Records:
— start —

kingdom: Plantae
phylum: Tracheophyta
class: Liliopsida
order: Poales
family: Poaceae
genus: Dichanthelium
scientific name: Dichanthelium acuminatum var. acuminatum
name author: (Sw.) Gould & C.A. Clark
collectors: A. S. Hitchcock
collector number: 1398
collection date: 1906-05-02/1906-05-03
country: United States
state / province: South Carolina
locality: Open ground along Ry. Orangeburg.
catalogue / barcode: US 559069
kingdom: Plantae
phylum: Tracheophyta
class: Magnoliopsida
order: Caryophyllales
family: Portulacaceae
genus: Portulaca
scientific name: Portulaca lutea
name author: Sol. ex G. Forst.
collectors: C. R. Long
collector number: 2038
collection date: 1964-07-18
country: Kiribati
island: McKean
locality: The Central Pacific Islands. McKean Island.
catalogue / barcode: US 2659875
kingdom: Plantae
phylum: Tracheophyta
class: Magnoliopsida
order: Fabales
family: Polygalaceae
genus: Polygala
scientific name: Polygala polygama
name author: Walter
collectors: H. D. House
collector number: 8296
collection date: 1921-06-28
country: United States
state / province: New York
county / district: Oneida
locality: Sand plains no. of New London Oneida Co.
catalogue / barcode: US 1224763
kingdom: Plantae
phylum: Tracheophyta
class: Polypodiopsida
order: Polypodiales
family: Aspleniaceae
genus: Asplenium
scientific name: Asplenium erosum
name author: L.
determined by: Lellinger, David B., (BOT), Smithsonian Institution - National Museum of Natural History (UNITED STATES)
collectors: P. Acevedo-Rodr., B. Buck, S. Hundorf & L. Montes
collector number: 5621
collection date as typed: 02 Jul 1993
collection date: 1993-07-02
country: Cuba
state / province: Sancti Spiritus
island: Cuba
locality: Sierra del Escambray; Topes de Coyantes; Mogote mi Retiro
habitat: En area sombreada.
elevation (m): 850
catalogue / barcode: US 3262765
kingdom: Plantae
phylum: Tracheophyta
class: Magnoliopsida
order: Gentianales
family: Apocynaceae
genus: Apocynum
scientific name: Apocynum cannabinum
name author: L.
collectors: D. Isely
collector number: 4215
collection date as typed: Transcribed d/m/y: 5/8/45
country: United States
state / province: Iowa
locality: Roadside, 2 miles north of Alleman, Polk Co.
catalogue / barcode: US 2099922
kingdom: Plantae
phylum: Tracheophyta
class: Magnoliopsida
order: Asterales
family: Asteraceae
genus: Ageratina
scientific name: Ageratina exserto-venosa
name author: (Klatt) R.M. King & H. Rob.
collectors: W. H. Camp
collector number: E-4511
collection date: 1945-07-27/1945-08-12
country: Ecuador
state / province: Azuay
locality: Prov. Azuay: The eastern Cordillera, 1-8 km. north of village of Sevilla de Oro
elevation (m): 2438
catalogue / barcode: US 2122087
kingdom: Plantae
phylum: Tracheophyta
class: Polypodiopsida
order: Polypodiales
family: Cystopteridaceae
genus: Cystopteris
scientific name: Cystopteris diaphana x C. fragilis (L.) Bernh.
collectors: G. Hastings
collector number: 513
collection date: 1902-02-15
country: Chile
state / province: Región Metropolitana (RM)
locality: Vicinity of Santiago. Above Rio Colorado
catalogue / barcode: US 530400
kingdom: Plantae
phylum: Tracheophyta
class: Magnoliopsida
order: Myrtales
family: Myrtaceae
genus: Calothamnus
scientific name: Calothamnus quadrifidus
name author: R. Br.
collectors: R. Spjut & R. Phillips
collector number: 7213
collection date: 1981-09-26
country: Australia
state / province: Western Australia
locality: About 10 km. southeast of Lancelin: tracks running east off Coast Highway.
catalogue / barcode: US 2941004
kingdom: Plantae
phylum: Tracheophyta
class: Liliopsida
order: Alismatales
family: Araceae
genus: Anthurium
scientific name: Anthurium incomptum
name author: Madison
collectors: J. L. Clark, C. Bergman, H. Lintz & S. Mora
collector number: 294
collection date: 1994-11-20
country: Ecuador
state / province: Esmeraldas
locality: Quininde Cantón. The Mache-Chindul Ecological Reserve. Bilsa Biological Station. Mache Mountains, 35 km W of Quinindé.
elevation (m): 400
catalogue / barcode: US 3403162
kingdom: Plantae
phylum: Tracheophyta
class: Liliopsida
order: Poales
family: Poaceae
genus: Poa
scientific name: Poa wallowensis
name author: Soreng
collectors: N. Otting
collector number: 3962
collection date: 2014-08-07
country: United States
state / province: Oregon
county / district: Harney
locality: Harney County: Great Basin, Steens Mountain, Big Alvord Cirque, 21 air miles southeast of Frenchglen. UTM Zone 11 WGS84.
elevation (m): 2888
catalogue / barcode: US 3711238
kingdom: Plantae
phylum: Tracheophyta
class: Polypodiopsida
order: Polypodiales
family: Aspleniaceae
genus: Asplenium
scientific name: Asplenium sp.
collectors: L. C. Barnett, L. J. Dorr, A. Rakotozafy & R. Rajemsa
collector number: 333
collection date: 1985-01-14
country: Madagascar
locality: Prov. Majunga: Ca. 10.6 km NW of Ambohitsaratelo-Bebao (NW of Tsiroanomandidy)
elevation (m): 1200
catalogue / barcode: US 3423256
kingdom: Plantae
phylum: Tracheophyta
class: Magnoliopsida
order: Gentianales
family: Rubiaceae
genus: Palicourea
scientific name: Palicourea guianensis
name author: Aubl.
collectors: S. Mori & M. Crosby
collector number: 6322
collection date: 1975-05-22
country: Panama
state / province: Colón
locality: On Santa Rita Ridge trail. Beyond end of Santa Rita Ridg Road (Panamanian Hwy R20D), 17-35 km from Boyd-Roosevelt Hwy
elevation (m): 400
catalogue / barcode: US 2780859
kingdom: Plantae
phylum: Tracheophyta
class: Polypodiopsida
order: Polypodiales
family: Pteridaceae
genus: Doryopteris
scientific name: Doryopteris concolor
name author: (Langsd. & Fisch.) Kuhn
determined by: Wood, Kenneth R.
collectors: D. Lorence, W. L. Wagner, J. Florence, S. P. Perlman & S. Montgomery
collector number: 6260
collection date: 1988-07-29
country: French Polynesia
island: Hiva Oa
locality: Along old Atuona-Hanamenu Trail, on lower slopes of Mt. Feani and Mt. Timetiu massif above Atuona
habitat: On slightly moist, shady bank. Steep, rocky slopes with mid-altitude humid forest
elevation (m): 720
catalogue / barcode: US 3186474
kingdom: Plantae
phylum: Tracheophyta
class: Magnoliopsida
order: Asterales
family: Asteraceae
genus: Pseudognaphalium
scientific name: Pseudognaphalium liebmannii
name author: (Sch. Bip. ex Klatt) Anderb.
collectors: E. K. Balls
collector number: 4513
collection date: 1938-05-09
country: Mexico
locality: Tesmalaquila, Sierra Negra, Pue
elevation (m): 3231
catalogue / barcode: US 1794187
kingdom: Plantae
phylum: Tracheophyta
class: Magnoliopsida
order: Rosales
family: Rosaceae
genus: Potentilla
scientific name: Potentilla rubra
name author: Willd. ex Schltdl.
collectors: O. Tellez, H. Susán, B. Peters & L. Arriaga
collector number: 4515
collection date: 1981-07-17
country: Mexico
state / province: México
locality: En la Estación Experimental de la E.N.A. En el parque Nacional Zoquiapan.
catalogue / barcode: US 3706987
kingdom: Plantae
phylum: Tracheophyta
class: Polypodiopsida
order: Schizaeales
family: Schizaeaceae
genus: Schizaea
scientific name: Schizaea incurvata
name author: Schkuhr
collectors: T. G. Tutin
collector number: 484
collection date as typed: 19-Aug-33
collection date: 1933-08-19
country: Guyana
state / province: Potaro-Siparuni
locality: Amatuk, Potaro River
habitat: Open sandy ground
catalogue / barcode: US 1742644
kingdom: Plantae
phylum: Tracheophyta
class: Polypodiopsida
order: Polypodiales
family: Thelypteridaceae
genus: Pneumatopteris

— end —

Reproduce all of the rows above line for line, without changing anything.

kingdom: Plantae
phylum: Tracheophyta
class: Liliopsida
order: Poales
family: Poaceae
genus: Dichanthelium
scientific name: Dichanthelium acuminatum var. acuminatum
name author: (Sw.) Gould & C.A. Clark
collectors: A. S. Hitchcock
collector number: 1398
collection date: 1906-05-02/1906-05-03
country: United States
state / province: South Carolina
locality: Open ground along Ry. Orangeburg.
catalogue / barcode: US 559069
kingdom: Plantae
phylum: Tracheophyta
class: Magnoliopsida
order: Caryophyllales
family: Portulacaceae
genus: Portulaca
scientific name: Portulaca lutea
name author: Sol. ex G. Forst.
collectors: C. R. Long
collector number: 2038
collection date: 1964-07-18
country: Kiribati
island: McKean
locality: The Central Pacific Islands. McKean Island.
catalogue / barcode: US 2659875
kingdom: Plantae
phylum: Tracheophyta
class: Magnoliopsida
order: Fabales
family: Polygalaceae
genus: Polygala
scientific name: Polygala polygama
name author: Walter
collectors: H. D. House
collector number: 8296
collection date: 1921-06-28
country: United States
state / province: New York
county / district: Oneida
locality: Sand plains no. of New London Oneida Co.
catalogue / barcode: US 1224763
kingdom: Plantae
phylum: Tracheophyta
class: Polypodiopsida
order: Polypodiales
family: Aspleniaceae
genus: Asplenium
scientific name: Asplenium erosum
name author: L.
determined by: Lellinger, David B., (BOT), Smithsonian Institution - National Museum of Natural History (UNITED STATES)
collectors: P. Acevedo-Rodr., B. Buck, S. Hundorf & L. Montes
collector number: 5621
collection date as typed: 02 Jul 1993
collection date: 1993-07-02
country: Cuba
state / province: Sancti Spiritus
island: Cuba
locality: Sierra del Escambray; Topes de Coyantes; Mogote mi Retiro
habitat: En area sombreada.
elevation (m): 850
catalogue / barcode: US 3262765
kingdom: Plantae
phylum: Tracheophyta
class: Magnoliopsida
order: Gentianales
family: Apocynaceae
genus: Apocynum
scientific name: Apocynum cannabinum
name author: L.
collectors: D. Isely
collector number: 4215
collection date as typed: Transcribed d/m/y: 5/8/45
country: United States
state / province: Iowa
locality: Roadside, 2 miles north of Alleman, Polk Co.
catalogue / barcode: US 2099922
kingdom: Plantae
phylum: Tracheophyta
class: Magnoliopsida
order: Asterales
family: Asteraceae
genus: Ageratina
scientific name: Ageratina exserto-venosa
name author: (Klatt) R.M. King & H. Rob.
collectors: W. H. Camp
collector number: E-4511
collection date: 1945-07-27/1945-08-12
country: Ecuador
state / province: Azuay
locality: Prov. Azuay: The eastern Cordillera, 1-8 km. north of village of Sevilla de Oro
elevation (m): 2438
catalogue / barcode: US 2122087
kingdom: Plantae
phylum: Tracheophyta
class: Polypodiopsida
order: Polypodiales
family: Cystopteridaceae
genus: Cystopteris
scientific name: Cystopteris diaphana x C. fragilis (L.) Bernh.
collectors: G. Hastings
collector number: 513
collection date: 1902-02-15
country: Chile
state / province: Región Metropolitana (RM)
locality: Vicinity of Santiago. Above Rio Colorado
catalogue / barcode: US 530400
kingdom: Plantae
phylum: Tracheophyta
class: Magnoliopsida
order: Myrtales
family: Myrtaceae
genus: Calothamnus
scientific name: Calothamnus quadrifidus
name author: R. Br.
collectors: R. Spjut & R. Phillips
collector number: 7213
collection date: 1981-09-26
country: Australia
state / province: Western Australia
locality: About 10 km. southeast of Lancelin: tracks running east off Coast Highway.
catalogue / barcode: US 2941004
kingdom: Plantae
phylum: Tracheophyta
class: Liliopsida
order: Alismatales
family: Araceae
genus: Anthurium
scientific name: Anthurium incomptum
name author: Madison
collectors: J. L. Clark, C. Bergman, H. Lintz & S. Mora
collector number: 294
collection date: 1994-11-20
country: Ecuador
state / province: Esmeraldas
locality: Quininde Cantón. The Mache-Chindul Ecological Reserve. Bilsa Biological Station. Mache Mountains, 35 km W of Quinindé.
elevation (m): 400
catalogue / barcode: US 3403162
kingdom: Plantae
phylum: Tracheophyta
class: Liliopsida
order: Poales
family: Poaceae
genus: Poa
scientific name: Poa wallowensis
name author: Soreng
collectors: N. Otting
collector number: 3962
collection date: 2014-08-07
country: United States
state / province: Oregon
county / district: Harney
locality: Harney County: Great Basin, Steens Mountain, Big Alvord Cirque, 21 air miles southeast of Frenchglen. UTM Zone 11 WGS84.
elevation (m): 2888
catalogue / barcode: US 3711238
kingdom: Plantae
phylum: Tracheophyta
class: Polypodiopsida
order: Polypodiales
family: Aspleniaceae
genus: Asplenium
scientific name: Asplenium sp.
collectors: L. C. Barnett, L. J. Dorr, A. Rakotozafy & R. Rajemsa
collector number: 333
collection date: 1985-01-14
country: Madagascar
locality: Prov. Majunga: Ca. 10.6 km NW of Ambohitsaratelo-Bebao (NW of Tsiroanomandidy)
elevation (m): 1200
catalogue / barcode: US 3423256
kingdom: Plantae
phylum: Tracheophyta
class: Magnoliopsida
order: Gentianales
family: Rubiaceae
genus: Palicourea
scientific name: Palicourea guianensis
name author: Aubl.
collectors: S. Mori & M. Crosby
collector number: 6322
collection date: 1975-05-22
country: Panama
state / province: Colón
locality: On Santa Rita Ridge trail. Beyond end of Santa Rita Ridg Road (Panamanian Hwy R20D), 17-35 km from Boyd-Roosevelt Hwy
elevation (m): 400
catalogue / barcode: US 2780859
kingdom: Plantae
phylum: Tracheophyta
class: Polypodiopsida
order: Polypodiales
family: Pteridaceae
genus: Doryopteris
scientific name: Doryopteris concolor
name author: (Langsd. & Fisch.) Kuhn
determined by: Wood, Kenneth R.
collectors: D. Lorence, W. L. Wagner, J. Florence, S. P. Perlman & S. Montgomery
collector number: 6260
collection date: 1988-07-29
country: French Polynesia
island: Hiva Oa
locality: Along old Atuona-Hanamenu Trail, on lower slopes of Mt. Feani and Mt. Timetiu massif above Atuona
habitat: On slightly moist, shady bank. Steep, rocky slopes with mid-altitude humid forest
elevation (m): 720
catalogue / barcode: US 3186474
kingdom: Plantae
phylum: Tracheophyta
class: Magnoliopsida
order: Asterales
family: Asteraceae
genus: Pseudognaphalium
scientific name: Pseudognaphalium liebmannii
name author: (Sch. Bip. ex Klatt) Anderb.
collectors: E. K. Balls
collector number: 4513
collection date: 1938-05-09
country: Mexico
locality: Tesmalaquila, Sierra Negra, Pue
elevation (m): 3231
catalogue / barcode: US 1794187
kingdom: Plantae
phylum: Tracheophyta
class: Magnoliopsida
order: Rosales
family: Rosaceae
genus: Potentilla
scientific name: Potentilla rubra
name author: Willd. ex Schltdl.
collectors: O. Tellez, H. Susán, B. Peters & L. Arriaga
collector number: 4515
collection date: 1981-07-17
country: Mexico
state / province: México
locality: En la Estación Experimental de la E.N.A. En el parque Nacional Zoquiapan.
catalogue / barcode: US 3706987
kingdom: Plantae
phylum: Tracheophyta
class: Polypodiopsida
order: Schizaeales
family: Schizaeaceae
genus: Schizaea
scientific name: Schizaea incurvata
name author: Schkuhr
collectors: T. G. Tutin
collector number: 484
collection date as typed: 19-Aug-33
collection date: 1933-08-19
country: Guyana
state / province: Potaro-Siparuni
locality: Amatuk, Potaro River
habitat: Open sandy ground
catalogue / barcode: US 1742644
kingdom: Plantae
phylum: Tracheophyta
class: Polypodiopsida
order: Polypodiales
family: Thelypteridaceae
genus: Pneumatopteris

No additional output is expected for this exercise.